For the last two decades, with the emergence of the internet and smartphones, business models and entire industries have been reshaped on a global scale. No other industry has been more impacted by this transformation than the media industry.
On the bright side, this digital transformation led to platforms like Facebook, with a reach that was unthinkable a few years ago. According to its latest quarter results, Facebook is now used by 1.94 billion people (over 25% of the world population), of which 66% on a daily basis. Financial results follow audiences, with companies like Facebook (+49% Y/Y in Q1’17 to US$ 8.0 billion) or Google (+22% Y/Y in Q1’17 to US$ 24.5 billion) posting double-digit growth rates on already sizeable revenues.
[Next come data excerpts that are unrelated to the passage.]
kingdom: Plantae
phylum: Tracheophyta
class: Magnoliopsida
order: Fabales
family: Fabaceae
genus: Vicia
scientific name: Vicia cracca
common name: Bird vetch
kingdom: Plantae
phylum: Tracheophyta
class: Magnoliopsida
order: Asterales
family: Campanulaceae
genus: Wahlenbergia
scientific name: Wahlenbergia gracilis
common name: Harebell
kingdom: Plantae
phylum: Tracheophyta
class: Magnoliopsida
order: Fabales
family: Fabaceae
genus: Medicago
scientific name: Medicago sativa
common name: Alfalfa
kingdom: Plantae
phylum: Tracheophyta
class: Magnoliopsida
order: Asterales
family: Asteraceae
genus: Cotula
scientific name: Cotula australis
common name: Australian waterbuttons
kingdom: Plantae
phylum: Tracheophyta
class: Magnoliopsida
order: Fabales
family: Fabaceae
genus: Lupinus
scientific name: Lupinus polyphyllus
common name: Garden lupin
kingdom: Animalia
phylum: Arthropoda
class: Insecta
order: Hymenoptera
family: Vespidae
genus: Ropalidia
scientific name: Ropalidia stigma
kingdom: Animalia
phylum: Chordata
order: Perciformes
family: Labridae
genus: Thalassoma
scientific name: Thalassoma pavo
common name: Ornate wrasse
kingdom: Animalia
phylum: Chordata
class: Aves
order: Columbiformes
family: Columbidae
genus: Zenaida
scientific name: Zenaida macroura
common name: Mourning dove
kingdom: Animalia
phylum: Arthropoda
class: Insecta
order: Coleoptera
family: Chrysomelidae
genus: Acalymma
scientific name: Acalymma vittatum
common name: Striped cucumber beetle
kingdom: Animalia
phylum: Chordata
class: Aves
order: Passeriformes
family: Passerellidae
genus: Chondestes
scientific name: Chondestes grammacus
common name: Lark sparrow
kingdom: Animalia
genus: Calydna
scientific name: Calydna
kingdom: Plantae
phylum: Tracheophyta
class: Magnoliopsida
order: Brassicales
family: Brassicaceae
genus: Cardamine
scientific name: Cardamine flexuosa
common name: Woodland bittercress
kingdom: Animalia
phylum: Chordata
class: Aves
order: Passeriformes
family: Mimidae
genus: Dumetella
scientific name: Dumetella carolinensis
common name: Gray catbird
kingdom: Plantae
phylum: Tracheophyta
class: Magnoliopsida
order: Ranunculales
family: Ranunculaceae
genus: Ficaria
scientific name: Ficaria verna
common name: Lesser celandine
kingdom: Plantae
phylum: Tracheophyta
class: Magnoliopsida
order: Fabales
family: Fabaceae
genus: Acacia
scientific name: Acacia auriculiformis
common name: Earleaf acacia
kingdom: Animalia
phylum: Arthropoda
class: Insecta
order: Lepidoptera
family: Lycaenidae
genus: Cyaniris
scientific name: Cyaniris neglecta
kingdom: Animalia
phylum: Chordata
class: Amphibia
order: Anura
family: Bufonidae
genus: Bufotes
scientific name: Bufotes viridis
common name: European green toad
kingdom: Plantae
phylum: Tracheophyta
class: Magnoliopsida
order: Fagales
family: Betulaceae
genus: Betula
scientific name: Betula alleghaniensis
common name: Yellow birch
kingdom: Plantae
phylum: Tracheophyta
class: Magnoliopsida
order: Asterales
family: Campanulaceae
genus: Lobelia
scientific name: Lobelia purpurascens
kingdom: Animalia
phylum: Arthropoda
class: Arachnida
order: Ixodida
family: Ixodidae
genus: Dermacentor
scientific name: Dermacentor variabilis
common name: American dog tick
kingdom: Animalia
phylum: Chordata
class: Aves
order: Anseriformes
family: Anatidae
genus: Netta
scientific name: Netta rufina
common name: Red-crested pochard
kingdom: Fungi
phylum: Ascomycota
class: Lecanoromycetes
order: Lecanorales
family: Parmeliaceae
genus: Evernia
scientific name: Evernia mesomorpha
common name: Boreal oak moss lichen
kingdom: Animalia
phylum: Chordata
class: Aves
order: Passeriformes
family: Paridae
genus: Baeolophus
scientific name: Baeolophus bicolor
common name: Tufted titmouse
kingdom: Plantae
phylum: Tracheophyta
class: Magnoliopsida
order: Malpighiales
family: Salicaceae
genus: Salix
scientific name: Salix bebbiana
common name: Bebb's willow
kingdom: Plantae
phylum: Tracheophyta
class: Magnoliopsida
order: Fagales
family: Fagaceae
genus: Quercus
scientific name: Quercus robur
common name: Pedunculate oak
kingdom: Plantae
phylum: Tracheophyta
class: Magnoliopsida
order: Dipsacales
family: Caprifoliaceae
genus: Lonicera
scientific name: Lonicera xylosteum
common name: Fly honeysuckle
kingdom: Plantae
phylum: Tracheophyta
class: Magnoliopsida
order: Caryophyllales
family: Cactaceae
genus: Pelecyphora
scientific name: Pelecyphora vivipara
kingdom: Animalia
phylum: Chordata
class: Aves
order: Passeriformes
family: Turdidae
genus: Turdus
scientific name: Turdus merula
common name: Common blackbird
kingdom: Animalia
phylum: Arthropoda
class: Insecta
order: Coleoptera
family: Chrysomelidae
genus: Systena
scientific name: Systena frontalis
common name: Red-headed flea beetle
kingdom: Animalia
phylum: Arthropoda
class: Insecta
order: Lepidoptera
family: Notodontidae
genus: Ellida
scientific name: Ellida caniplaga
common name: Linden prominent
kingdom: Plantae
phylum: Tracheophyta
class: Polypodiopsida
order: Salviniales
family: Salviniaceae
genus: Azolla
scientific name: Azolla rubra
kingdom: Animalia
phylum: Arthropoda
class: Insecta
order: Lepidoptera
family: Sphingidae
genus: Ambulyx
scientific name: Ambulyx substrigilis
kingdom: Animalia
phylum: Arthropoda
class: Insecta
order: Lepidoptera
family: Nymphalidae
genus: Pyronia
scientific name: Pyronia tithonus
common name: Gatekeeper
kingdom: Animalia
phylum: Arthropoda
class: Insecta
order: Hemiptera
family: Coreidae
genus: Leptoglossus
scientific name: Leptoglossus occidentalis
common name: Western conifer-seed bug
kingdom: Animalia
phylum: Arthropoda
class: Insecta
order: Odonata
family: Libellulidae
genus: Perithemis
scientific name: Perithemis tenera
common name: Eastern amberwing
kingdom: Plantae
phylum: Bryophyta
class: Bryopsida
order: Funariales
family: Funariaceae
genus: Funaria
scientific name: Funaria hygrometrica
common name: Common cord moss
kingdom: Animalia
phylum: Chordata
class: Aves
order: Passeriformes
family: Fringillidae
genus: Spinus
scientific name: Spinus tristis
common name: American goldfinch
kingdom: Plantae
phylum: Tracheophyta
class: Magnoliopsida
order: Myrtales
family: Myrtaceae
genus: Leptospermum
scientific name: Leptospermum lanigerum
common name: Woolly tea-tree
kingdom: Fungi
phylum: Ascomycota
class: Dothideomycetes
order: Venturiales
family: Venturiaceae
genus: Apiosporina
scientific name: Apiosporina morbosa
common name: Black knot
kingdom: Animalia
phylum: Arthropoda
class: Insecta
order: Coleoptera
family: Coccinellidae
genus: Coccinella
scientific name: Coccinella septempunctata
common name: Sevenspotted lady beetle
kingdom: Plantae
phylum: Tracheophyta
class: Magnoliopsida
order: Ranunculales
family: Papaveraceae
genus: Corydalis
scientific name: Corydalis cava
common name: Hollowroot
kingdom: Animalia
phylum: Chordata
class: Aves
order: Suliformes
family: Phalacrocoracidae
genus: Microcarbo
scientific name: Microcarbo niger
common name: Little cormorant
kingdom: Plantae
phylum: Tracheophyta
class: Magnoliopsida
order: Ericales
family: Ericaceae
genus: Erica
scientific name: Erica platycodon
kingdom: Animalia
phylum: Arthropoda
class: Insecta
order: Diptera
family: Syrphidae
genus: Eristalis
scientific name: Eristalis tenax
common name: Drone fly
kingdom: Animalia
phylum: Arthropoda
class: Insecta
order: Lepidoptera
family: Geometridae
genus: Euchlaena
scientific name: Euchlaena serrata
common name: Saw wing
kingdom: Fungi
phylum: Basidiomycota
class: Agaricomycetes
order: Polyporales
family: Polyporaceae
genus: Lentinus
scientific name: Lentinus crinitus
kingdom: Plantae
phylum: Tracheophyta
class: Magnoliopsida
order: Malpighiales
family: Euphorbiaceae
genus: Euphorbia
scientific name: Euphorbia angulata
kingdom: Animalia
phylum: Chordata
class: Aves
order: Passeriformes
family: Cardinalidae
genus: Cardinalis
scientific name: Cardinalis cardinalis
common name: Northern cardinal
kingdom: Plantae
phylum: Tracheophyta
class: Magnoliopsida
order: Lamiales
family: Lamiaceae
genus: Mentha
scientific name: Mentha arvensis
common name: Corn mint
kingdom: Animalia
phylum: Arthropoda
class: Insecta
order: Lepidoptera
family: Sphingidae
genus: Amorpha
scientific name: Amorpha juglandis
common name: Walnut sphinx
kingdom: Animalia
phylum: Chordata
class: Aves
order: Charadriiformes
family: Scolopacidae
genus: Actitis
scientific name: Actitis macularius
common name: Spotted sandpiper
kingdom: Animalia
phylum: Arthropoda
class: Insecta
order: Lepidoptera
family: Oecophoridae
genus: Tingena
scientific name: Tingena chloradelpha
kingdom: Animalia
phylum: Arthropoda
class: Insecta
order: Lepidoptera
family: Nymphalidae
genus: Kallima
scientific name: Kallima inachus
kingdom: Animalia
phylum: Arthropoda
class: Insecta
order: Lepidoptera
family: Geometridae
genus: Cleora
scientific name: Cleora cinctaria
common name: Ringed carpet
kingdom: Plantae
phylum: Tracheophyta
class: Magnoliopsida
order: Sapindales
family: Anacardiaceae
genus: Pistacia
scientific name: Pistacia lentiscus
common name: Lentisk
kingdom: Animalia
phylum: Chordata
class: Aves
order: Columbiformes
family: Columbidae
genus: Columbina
On the less positive side (depending from where you come from), there has been a significant rebalance of advertising revenues from traditional media to digital media. This rebalancing is inevitable and shall continue in the future — it’s a direct outcome of advertisers putting their money on the media where their target audiences spend their time.
As the chart shows, this shift is not without consequences for some players — print media has been significantly impacted. There is a clear decline of newspapers in US, which generate less than one third of the print revenue peak reached in 2000, and with the industry overwhelmed with layoffs and closures.
Similar trends are seen everywhere and print media will inevitably be a much smaller industry in the future. So the big question for any player on print media is: how can we successfully transition our business model to the digital space?
The answer to this question is far from obvious, and there is no single solution that can be applied to any given player. Of course, there are some guiding principles worth to explore as presented by consultants and industry experts in the past. But, as in most things in life, the "devil is in the detail" of the specific strategy and its execution.
There are some interesting case studies, like Newsweek which in 2012, after 79 years in print, decided to go digital only and to quickly revert back on this decision in 2014. But more interesting is the case of the New York Times, which seems to have found a successful digital strategy.
In Q1’17, the company registered a +5.1% Y/Y increase of revenues (from US$ 379.5 million in Q1’16 to US$ 398.8 million in Q1’17). Interestingly enough, this growth was fuelled by a strong uplift of digital subscriptions (+40.0% Y/Y) and digital advertising revenues (+18.9% Y/Y), which more than offset the inescapable -17.9% Y/Y decline in print advertising revenues.
This digital revenue performance was driven by a strong subscriber growth, with digital only subscriptions reaching 2.2 million, a +62% Y/Y increase. While the New York Times’ digital subscription efforts were at first controversial, this is now its largest source of revenue growth.
While the New York Times hasn’t recovered its pre-recession revenue peak, its digital strategy shows it can become a digital-only publisher, and serves as an example that there’s a digital life for print media.